Si une articulation est enflammée, les corticostéroïdes peuvent être injectés directement dans l’articulation. Après l’injection, vous devrez reposer l’articulation pendant 48 heures.

Il est généralement jugé judicieux de recevoir une injection de corticostéroïde jusqu’à trois fois par an, avec au moins trois mois d’intervalle entre les injections dans la même articulation. En effet, les injections de corticostéroïdes peuvent entraîner de nombreux effets secondaires, tels que:

  • infection en réponse à l’injection
  • la peau autour de l’injection peut changer de couleur (dépigmentation)
  • le tissu environnant peut dépérir
  • un tendon (cordon de tissu reliant les muscles aux os) près de l’articulation peut se rompre (éclater)

Les corticostéroïdes peuvent également calmer les articulations enflées douloureuses lorsqu’ils sont pris en comprimés.

Médicaments antirhumatismaux modificateurs de la maladie (DMARD)

Les médicaments anti-rhumatismaux modificateurs de la maladie (DMARD) sont un type de médicament alternatif souvent utilisé pour traiter d’autres types d’arthrite.

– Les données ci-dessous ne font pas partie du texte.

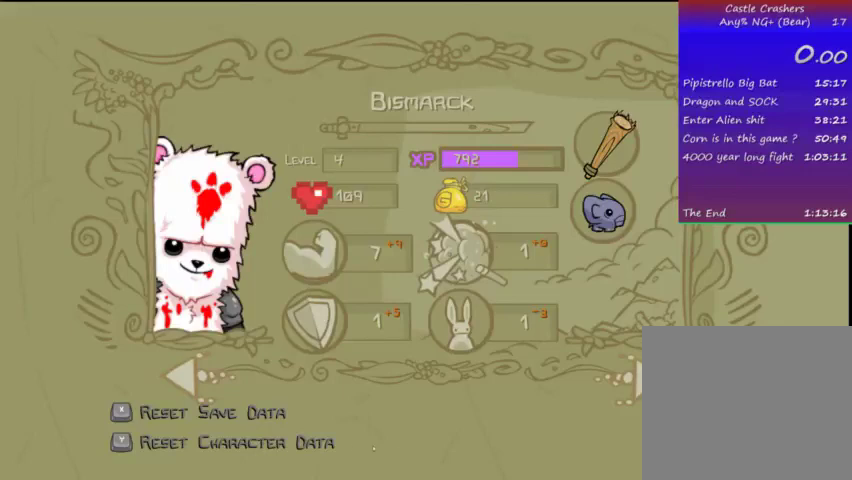
{"buttons": [], "left_stick": "center", "right_stick": "center", "events": []}
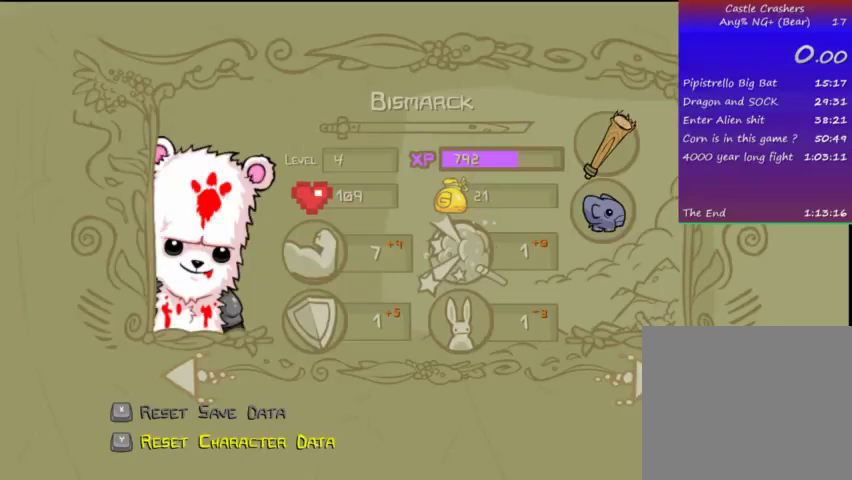
{"buttons": [], "left_stick": "center", "right_stick": "center", "events": []}
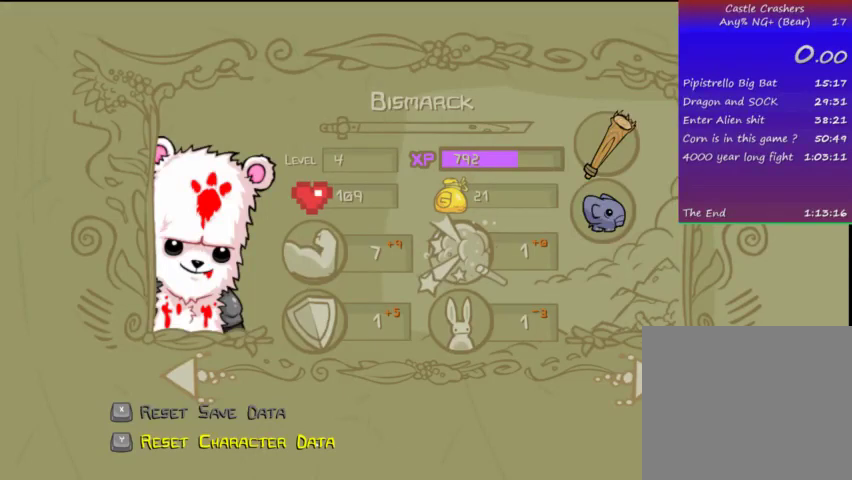
{"buttons": [], "left_stick": "center", "right_stick": "center", "events": []}
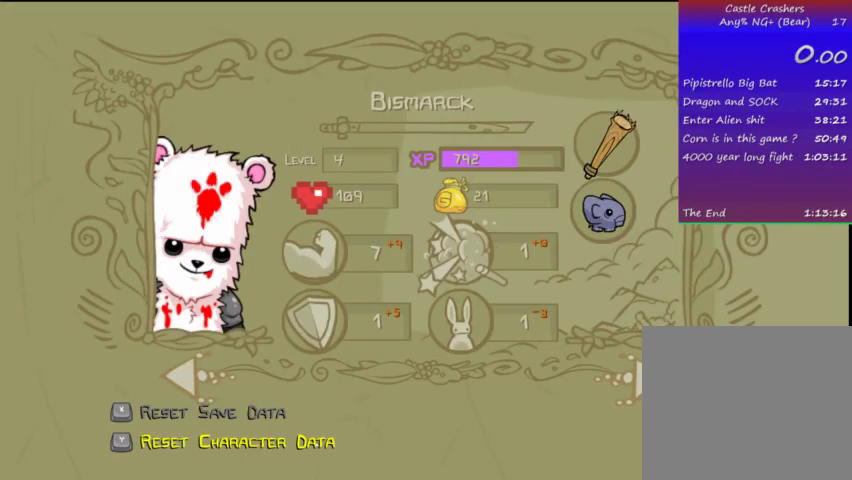
{"buttons": [], "left_stick": "center", "right_stick": "center", "events": []}
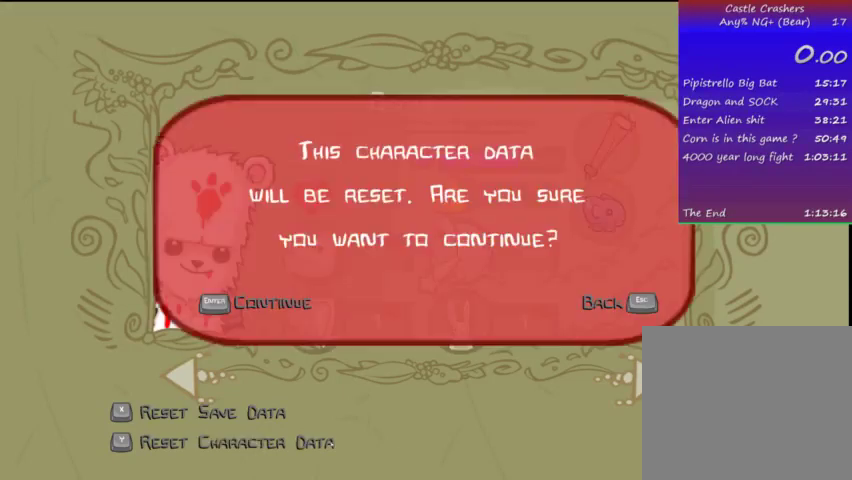
{"buttons": [], "left_stick": "center", "right_stick": "center", "events": []}
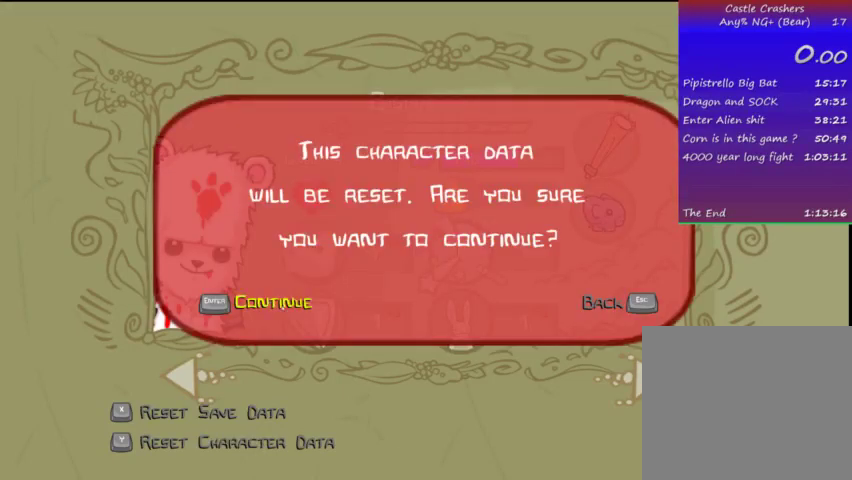
{"buttons": [], "left_stick": "center", "right_stick": "center", "events": []}
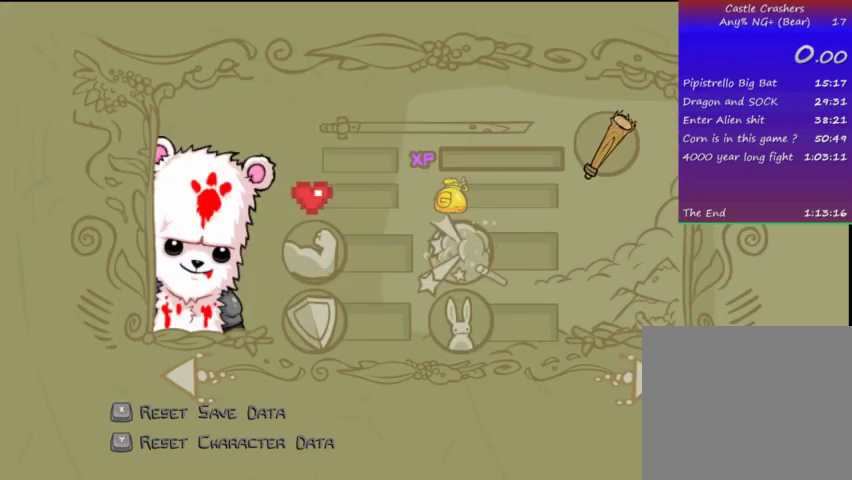
{"buttons": [], "left_stick": "center", "right_stick": "center", "events": []}
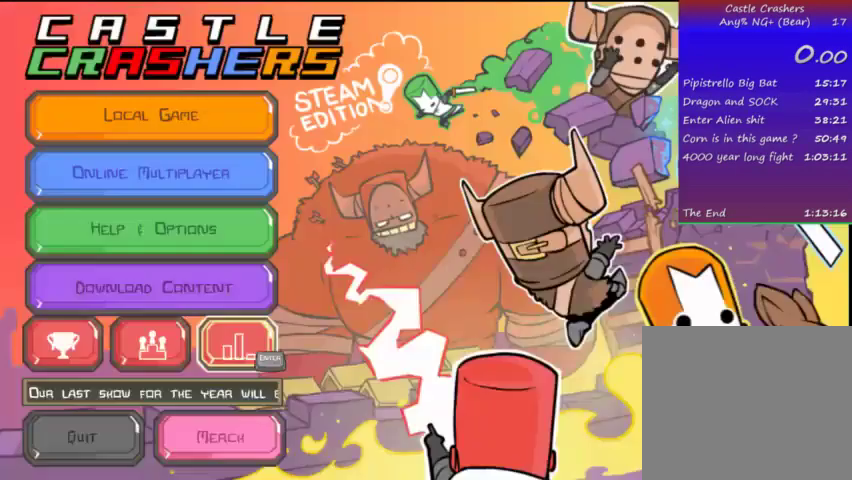
{"buttons": [], "left_stick": "center", "right_stick": "center", "events": []}
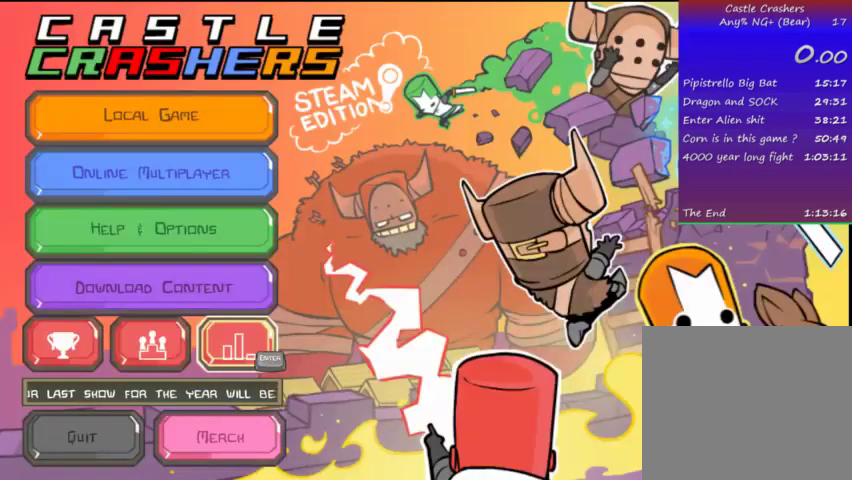
{"buttons": ["DPAD_UP"], "left_stick": "center", "right_stick": "center", "events": [[267, "DPAD_RIGHT", "down"], [267, "DPAD_UP", "down"], [400, "DPAD_RIGHT", "up"], [400, "DPAD_UP", "up"], [467, "DPAD_UP", "down"]]}
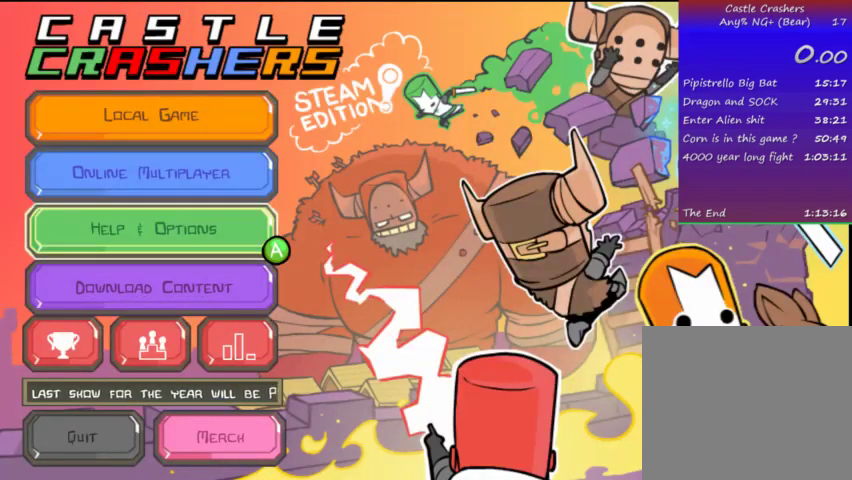
{"buttons": [], "left_stick": "center", "right_stick": "center", "events": [[67, "DPAD_UP", "up"], [200, "DPAD_UP", "down"], [300, "DPAD_UP", "up"], [400, "DPAD_UP", "down"], [467, "DPAD_UP", "up"]]}
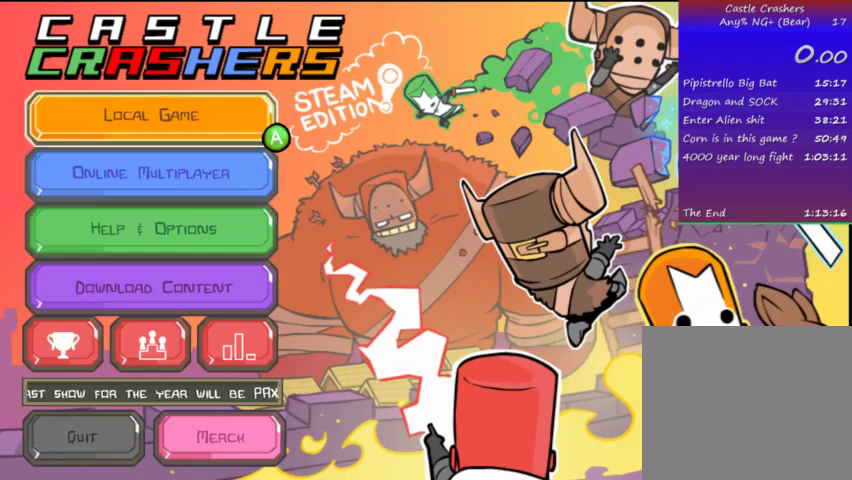
{"buttons": [], "left_stick": "center", "right_stick": "center", "events": [[100, "CROSS", "down"], [200, "CROSS", "up"]]}
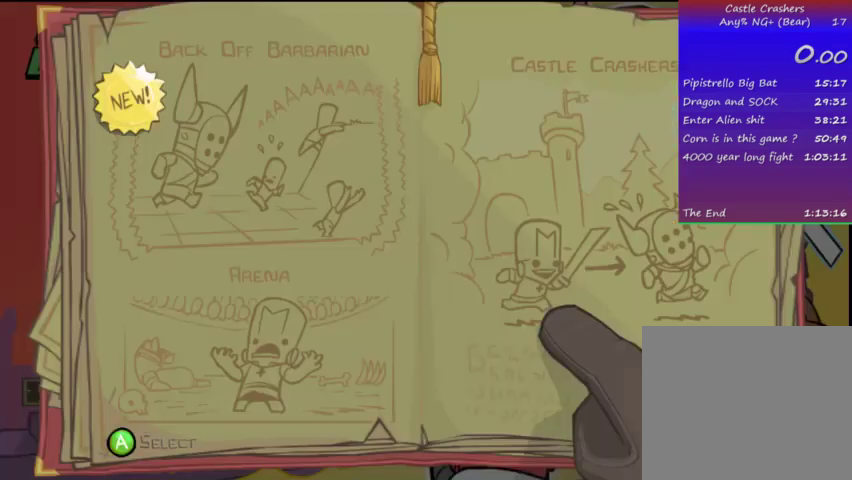
{"buttons": [], "left_stick": "center", "right_stick": "center", "events": [[200, "CROSS", "down"], [300, "CROSS", "up"]]}
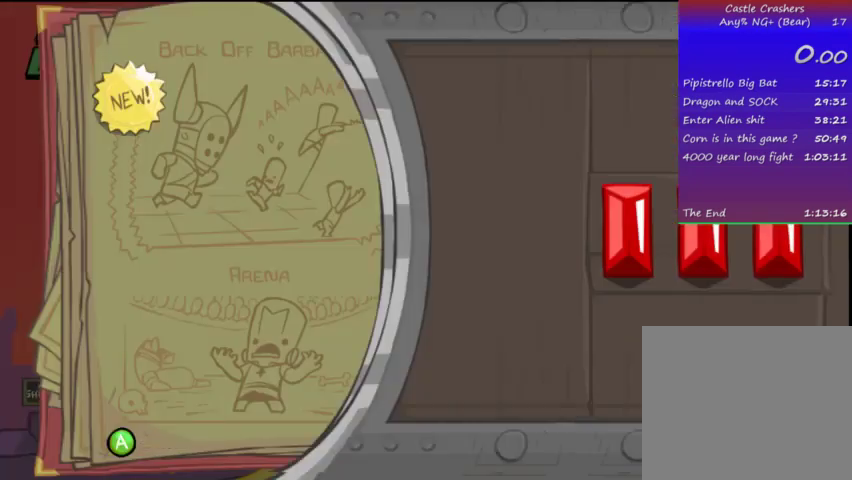
{"buttons": [], "left_stick": "center", "right_stick": "center", "events": []}
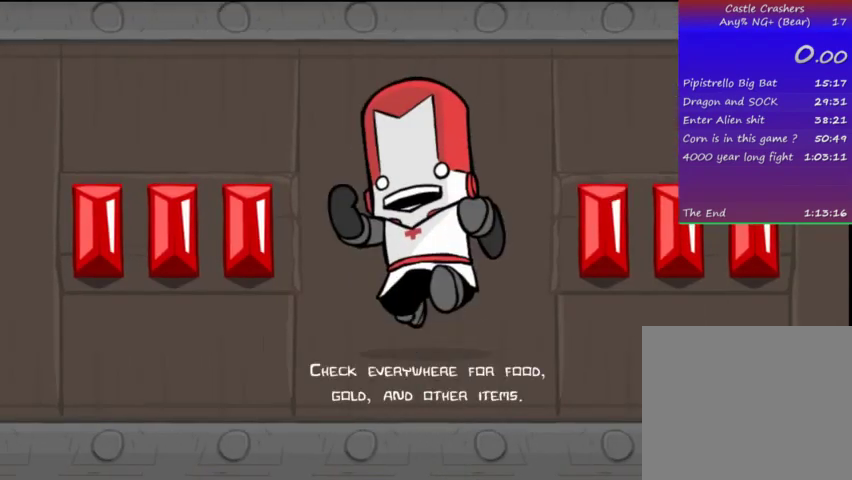
{"buttons": [], "left_stick": "center", "right_stick": "center", "events": []}
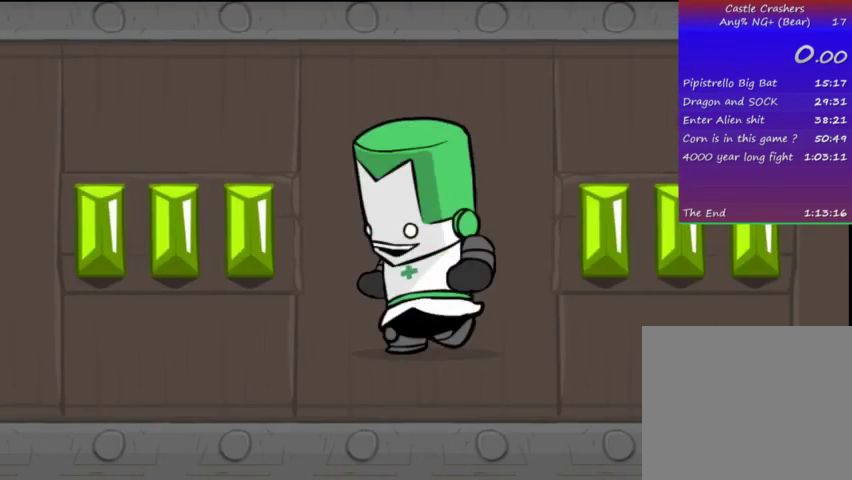
{"buttons": [], "left_stick": "center", "right_stick": "center", "events": []}
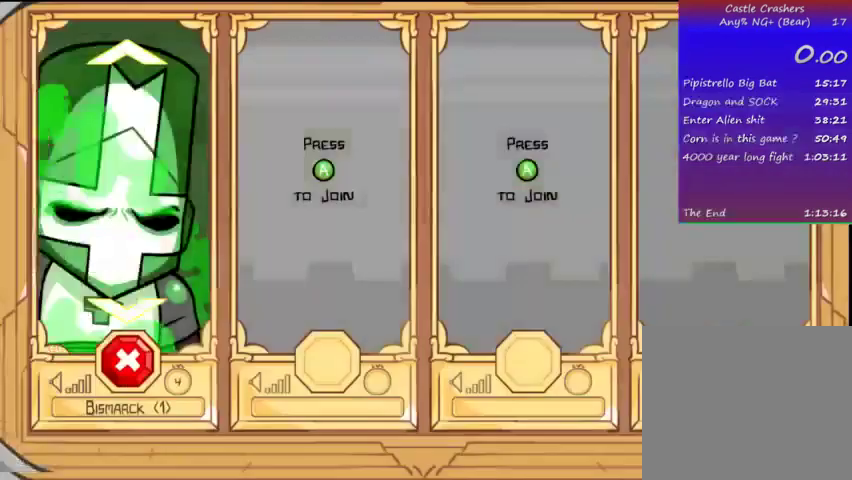
{"buttons": [], "left_stick": "center", "right_stick": "center", "events": [[67, "DPAD_UP", "down"], [167, "DPAD_UP", "up"]]}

Les DMARD peuvent être prescrits pour la SA, bien qu’ils ne soient bénéfiques que dans le traitement de la douleur et de l’inflammation des articulations dans des zones du corps autres que la colonne vertébrale.

La sulfasalazine et le méthotrexate sont deux des DMARD parfois utilisés pour traiter une inflammation des articulations autres que la colonne vertébrale.

Chirurgie

La plupart des personnes atteintes du SA n’auront pas besoin de chirurgie.

Cependant, dans les cas où une articulation est gravement endommagée, une chirurgie de remplacement de l’articulation peut être recommandée pour améliorer la douleur et le mouvement de l’articulation affectée. Par exemple, si les articulations de la hanche sont touchées, un remplacement de la hanche peut être effectué.

Dans de rares cas, une intervention chirurgicale corrective peut être nécessaire si la colonne vertébrale devient mal pliée.

Suivre

Au fur et à mesure que les symptômes de l’AS se développent lentement et ont tendance à aller et venir, vous devrez consulter votre rhumatologue ou votre généraliste pour des examens réguliers.

Ils s’assurent que votre traitement fonctionne correctement et peuvent effectuer des évaluations physiques pour évaluer l’évolution de votre état. Cela peut impliquer d’autres séries de tests sanguins ou de radiographies identiques à ceux que vous aviez au moment du diagnostic.

Toute complication de la spondylarthrite ankylosante qui surviendra sera traitée au fur et à mesure de son développement.